A resultant improvement can be seen in healthcare. In 2000, life expectancy was 49 years. It is now 64.5. Child mortality is down over two-thirds. Maternal mortality is down about 80%. HIV/Aids prevalence is down to 3% from 13%. There is now one doctor for every 6,000 people, compared 10,555 in 2000.
But, there is Anjan Sundaram’s “Last Journalists in a Dictatorship” detailing Rwanda’s suffocation of a free press with a 12-page list of journalists who have allegedly been beaten, tortured, exiled or killed by Kagame’s government. It is not, Sundaram says, an exhaustive list.
Kagame’s forces were also implicated in atrocities – and, later, were to contribute to a devastating war in neighbouring Democratic Republic of Congo that left millions of civilians dead.
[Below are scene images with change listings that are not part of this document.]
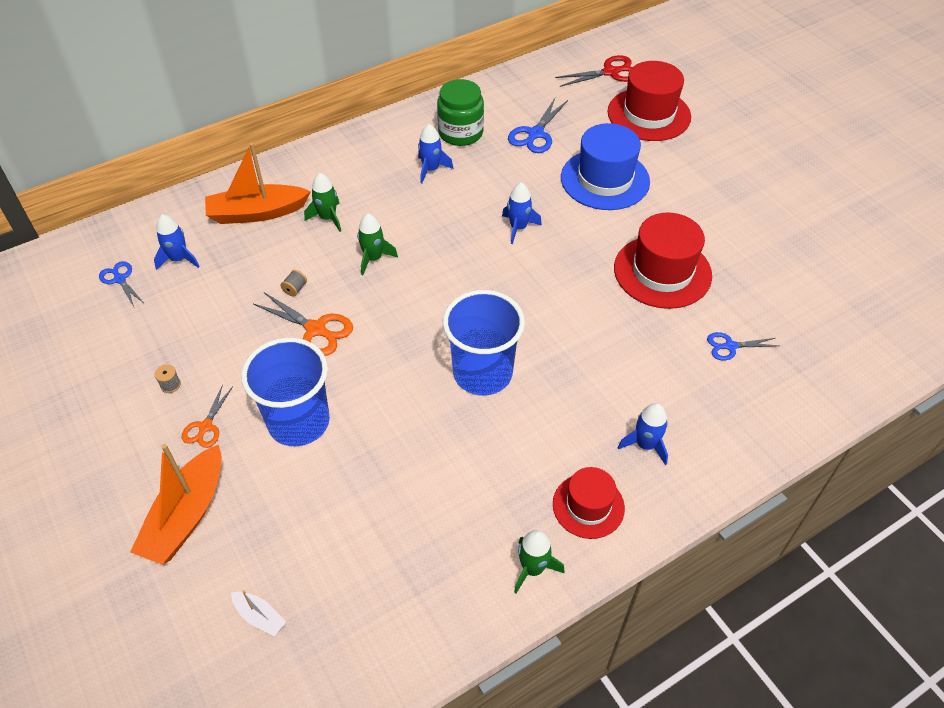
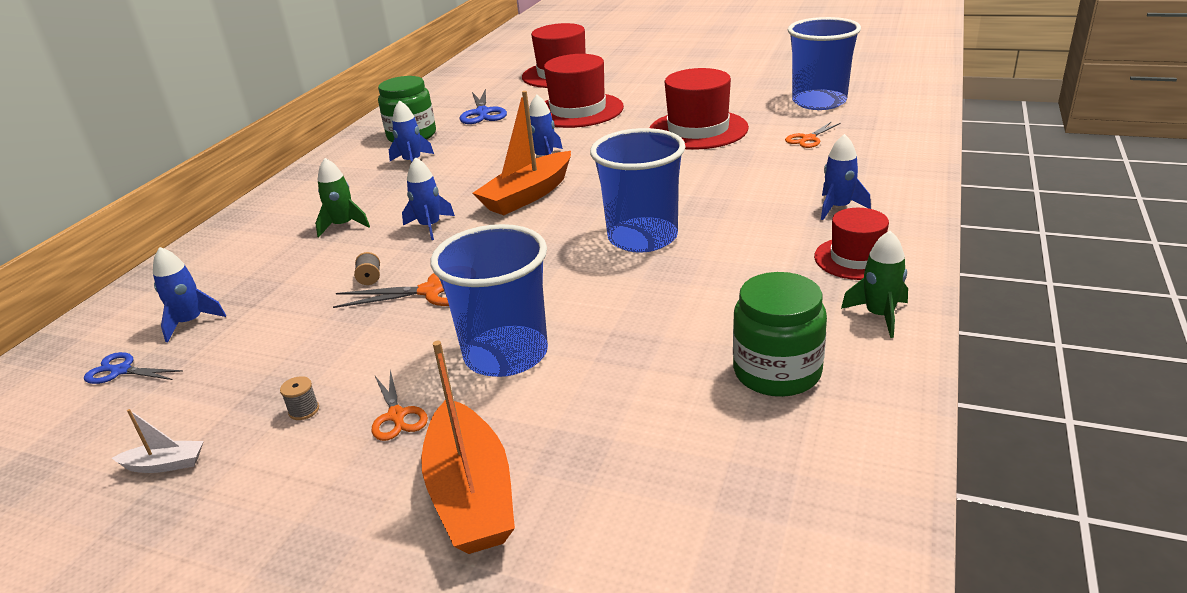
camera: 35 degrees left, 20 degrees down
orange boat [205,143,311,224] -> orange boat moved to [473,91,571,215]
white boat [231,590,286,636] -> white boat moved to [112,409,204,473]
green rocket [357,214,398,275] -> blue rocket [402,157,455,240]
red scissors [555,55,632,87] -> none
blue hat [561,123,650,210] -> red hat [544,54,624,128]
blue scissors [707,332,778,360] -> orange scissors [785,122,841,148]
none -> green jar [733,272,827,397]
none -> blue cup [788,17,861,110]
The arbitrary arrest of poor people is part of an unofficial government practice to hide ‘undesirable’ people from view, and contrasts with the Rwandan government’s impressive efforts to reduce poverty,” said Human Rights Watch. One of these detention centres is the notorious Iwawa Island. Officially, it’s a rehabilitation centre for drug addicts, set in the glittering blue waters of Lake Kivu. Unofficially, it’s often described as Rwanda’s Alcatraz, where enemies of the state, along with its poor and homeless, are kept in prison-like conditions.
While Kagame’s impressive improvements in Rwanda deserve praise, his disdain of those who do not fit into his agenda is unforgivable, especially as the rising wave of far-right-wing groups are prone to copy such strongarm tactics whose true costs need exploring.
Those who create good for all, including the environment, must have the last word.